Material for the task:
_ _ _

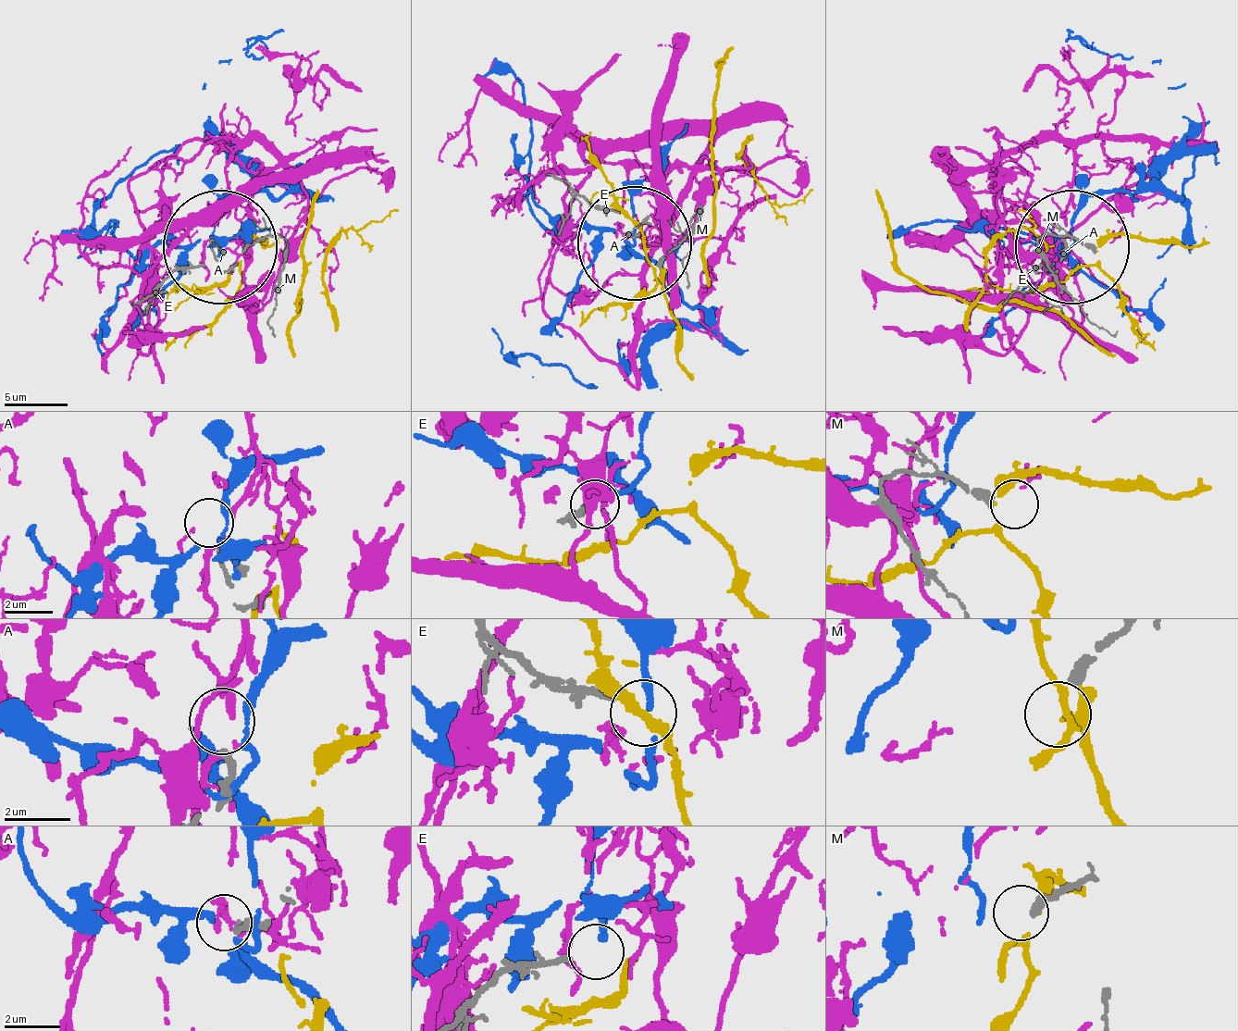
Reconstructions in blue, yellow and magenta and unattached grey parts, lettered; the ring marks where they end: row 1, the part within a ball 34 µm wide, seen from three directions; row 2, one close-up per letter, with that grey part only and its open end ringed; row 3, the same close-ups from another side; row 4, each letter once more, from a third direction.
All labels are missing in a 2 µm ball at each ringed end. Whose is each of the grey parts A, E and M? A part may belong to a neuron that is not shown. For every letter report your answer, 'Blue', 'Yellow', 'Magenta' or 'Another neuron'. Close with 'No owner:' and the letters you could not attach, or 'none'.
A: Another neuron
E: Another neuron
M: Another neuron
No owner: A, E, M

_ _ _

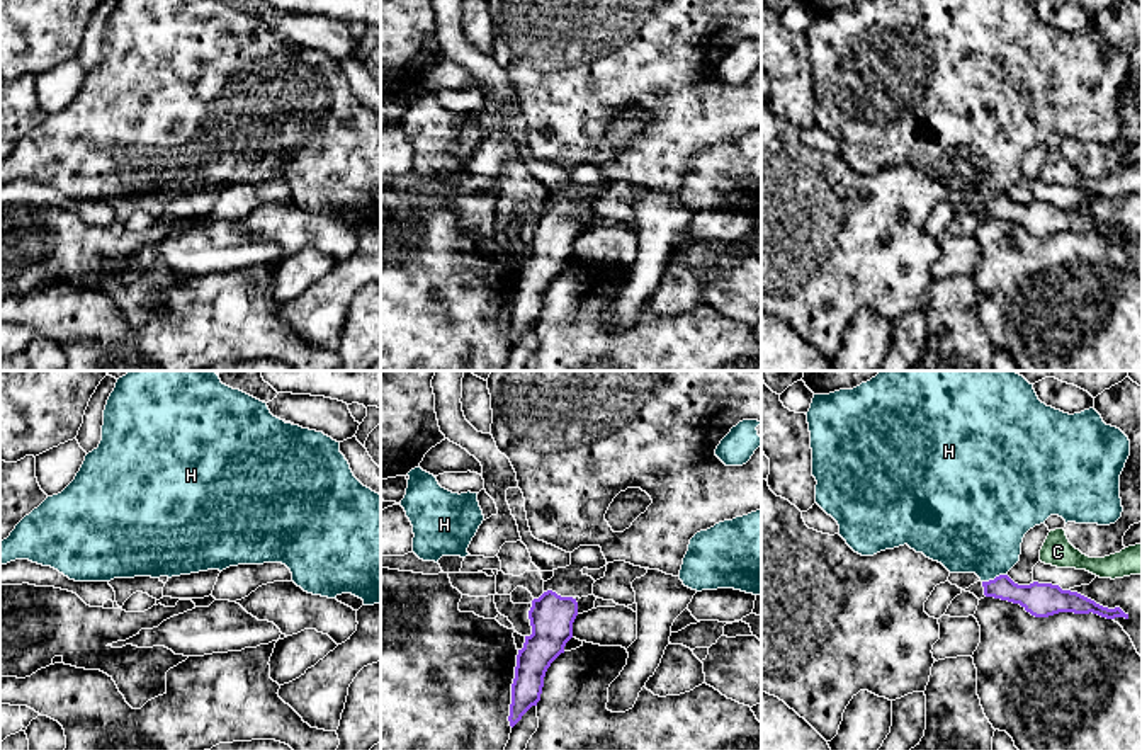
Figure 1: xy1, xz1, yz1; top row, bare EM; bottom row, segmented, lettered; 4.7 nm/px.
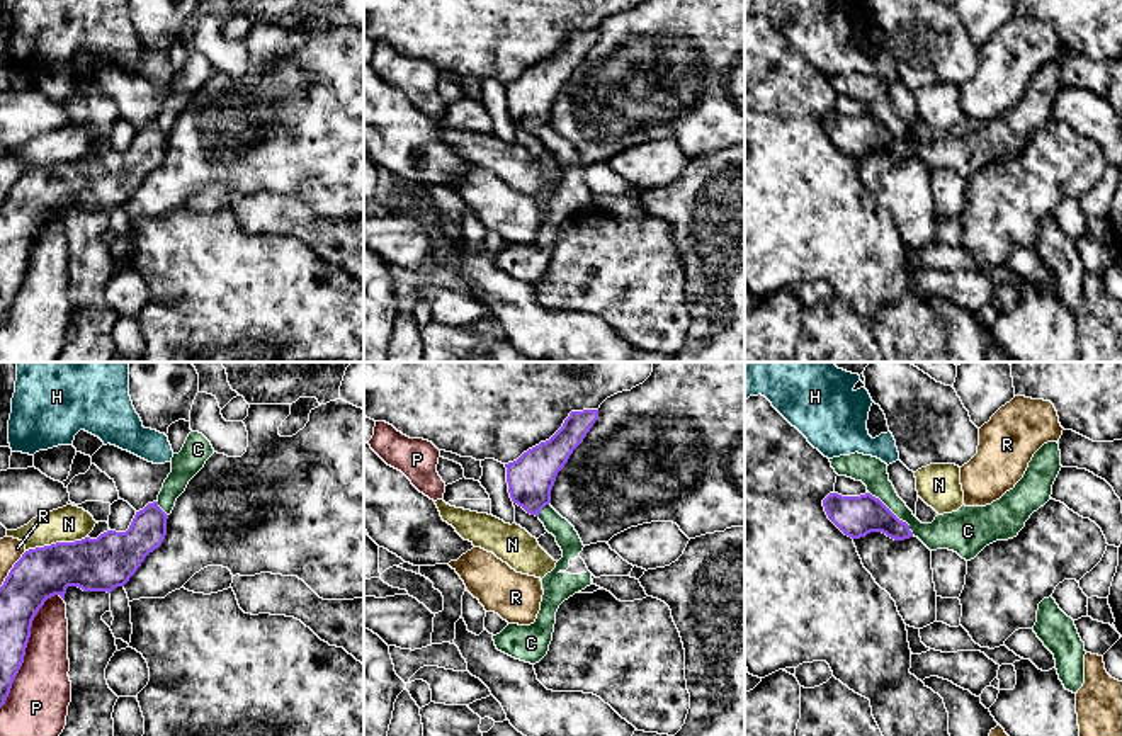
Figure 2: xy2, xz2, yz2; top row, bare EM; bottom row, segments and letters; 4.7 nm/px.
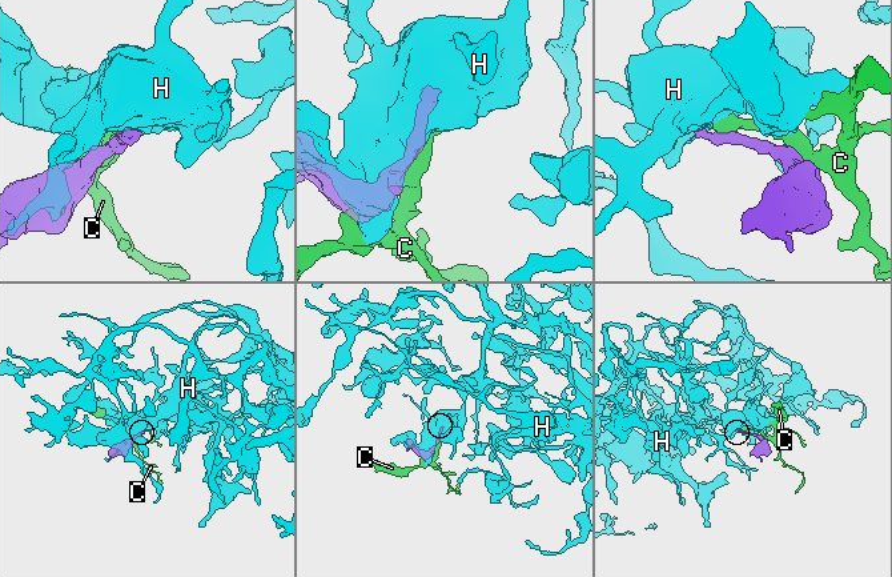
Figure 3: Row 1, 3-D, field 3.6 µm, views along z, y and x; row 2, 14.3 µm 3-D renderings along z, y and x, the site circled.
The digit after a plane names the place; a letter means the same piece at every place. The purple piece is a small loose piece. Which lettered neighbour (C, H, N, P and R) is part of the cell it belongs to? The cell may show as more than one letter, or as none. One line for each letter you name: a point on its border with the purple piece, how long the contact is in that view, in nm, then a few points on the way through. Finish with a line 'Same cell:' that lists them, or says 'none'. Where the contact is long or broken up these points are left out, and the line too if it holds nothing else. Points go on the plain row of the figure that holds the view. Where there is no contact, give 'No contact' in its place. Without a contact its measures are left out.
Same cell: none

_ _ _

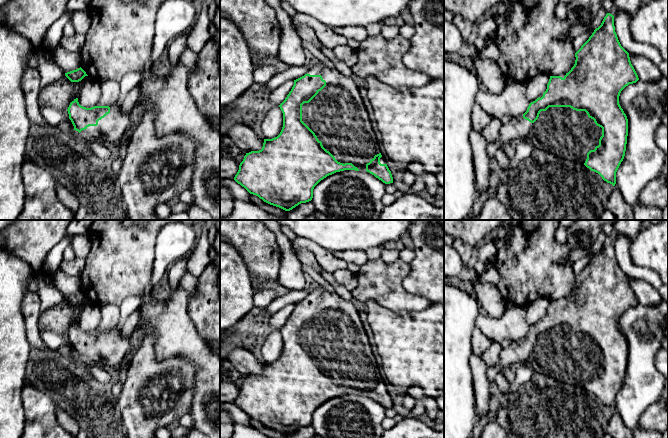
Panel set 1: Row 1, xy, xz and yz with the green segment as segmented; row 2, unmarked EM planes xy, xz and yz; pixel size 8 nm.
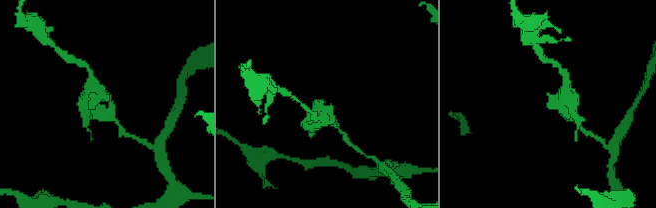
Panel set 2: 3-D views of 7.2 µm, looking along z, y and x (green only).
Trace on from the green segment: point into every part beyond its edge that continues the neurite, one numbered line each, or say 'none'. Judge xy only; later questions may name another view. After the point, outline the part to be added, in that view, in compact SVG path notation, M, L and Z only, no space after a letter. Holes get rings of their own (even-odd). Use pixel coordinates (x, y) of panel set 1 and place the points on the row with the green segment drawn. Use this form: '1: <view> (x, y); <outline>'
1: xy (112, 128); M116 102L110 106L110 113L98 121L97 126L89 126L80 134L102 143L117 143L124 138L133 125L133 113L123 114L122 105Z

_ _ _

What is required:
Each line of the material that has the word "along" belongs in the answer.

Exercise response:
Figure 3: Row 1, 3-D, field 3.6 µm, views along z, y and x; row 2, 14.3 µm 3-D renderings along z, y and x, the site circled.
Panel set 2: 3-D views of 7.2 µm, looking along z, y and x (green only).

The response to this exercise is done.